Tasks to perform –
1. Decide whether each statement below agrees with the review of Uniform's album American Standard, answering yes or no and quoting the words of the review that decide it: (a) Uniform began with Michael Berdan and Ben Greenberg; (b) Brad Truax plays drums in the band; (c) the title track runs about ten minutes.
2. Please carry on the review of Uniform's album American Standard from its final sentence, keeping its tone and its focus on the music.

While Uniform originated as frontman Michael Berdan and guitarist Ben Greenberg playing bonafide industrial music, the duo’s expanded musical vision led to an expanded lineup. Now a five-piece band with Mike Sharp (percussion, electronics), Michael Blume (drums) and Brad Truax (bass), Uniform’s caustic rage has driven them beyond genre confines. Whether programmed battery or distorted sludge, Berdan’s maniacal bellows become the glue holding each stylistic shift together. While the title American Standard might suggest a dialing back of sorts, suffice it to say Uniform hasn’t lost their appetite for difficult music. Even by industrial metal standards, this thing is all over the place.
Let’s start with the title track — a 20-minute monster with no fear of repetition. Repetition, and weirdness, considering the fact the track begins with two and a half minutes of Berdan screaming his brains out in a pulsing, chant-like diatribe. The instrumentation emerges akin to the more recent Swans albums, marinating on the same chord and relying on dynamics and nuanced layering of texture to keep things interesting. Also like Swans, the soundscapes become so immersive that even a slight change becomes a cathartic release, let alone a turn for doom metal at the mid-section. The decelerating filth shows what depths of heaviness Uniform can reach, but their daring decision to thrust upward at the last with a passionate surge of blackened shoegaze.

(Excerpts from a spatial dataset)
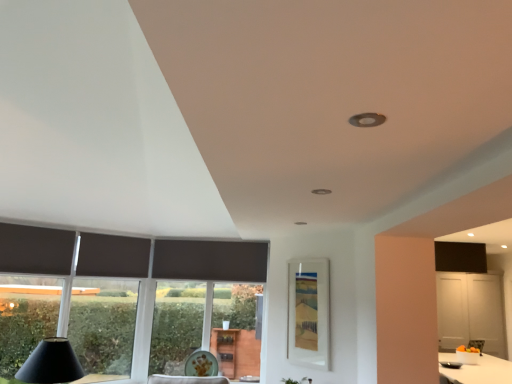
Question: Considering the relative sizes of dark matte curtain at left, which is the first curtain in front-to-back order, and transparent glass window at left in the image provided, is dark matte curtain at left, which is the first curtain in front-to-back order, wider than transparent glass window at left?

Choices:
 (A) yes
 (B) no

Answer: (B)

Question: Can you confirm if dark matte curtain at left, which is the second curtain in right-to-left order, is smaller than transparent glass window at left?

Choices:
 (A) yes
 (B) no

Answer: (A)

Question: Can you confirm if dark matte curtain at left, the 1th curtain positioned from the left, is thinner than transparent glass window at left?

Choices:
 (A) yes
 (B) no

Answer: (A)

Question: Is dark matte curtain at left, which is the second curtain in right-to-left order, bigger than transparent glass window at left?

Choices:
 (A) yes
 (B) no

Answers below –
1.
(a) Yes: "Uniform originated as frontman Michael Berdan and guitarist Ben Greenberg playing bonafide industrial music"
(b) No: "Michael Blume (drums) and Brad Truax (bass)"
(c) No: "a 20-minute monster with no fear of repetition"

2.
While certainly ambitious in its scope, its emotional breadth makes the time spent more than worth the effort. Lyrics like “There’s meat on my face, that hangs off my face, sweats like I sweat, cries like I cry” speak to the album’s theme of Berdan’s struggles with bulimia. His unfiltered vocal delivery, coupled with these raw lyrics, makes for an experience as harrowing as it is emotional.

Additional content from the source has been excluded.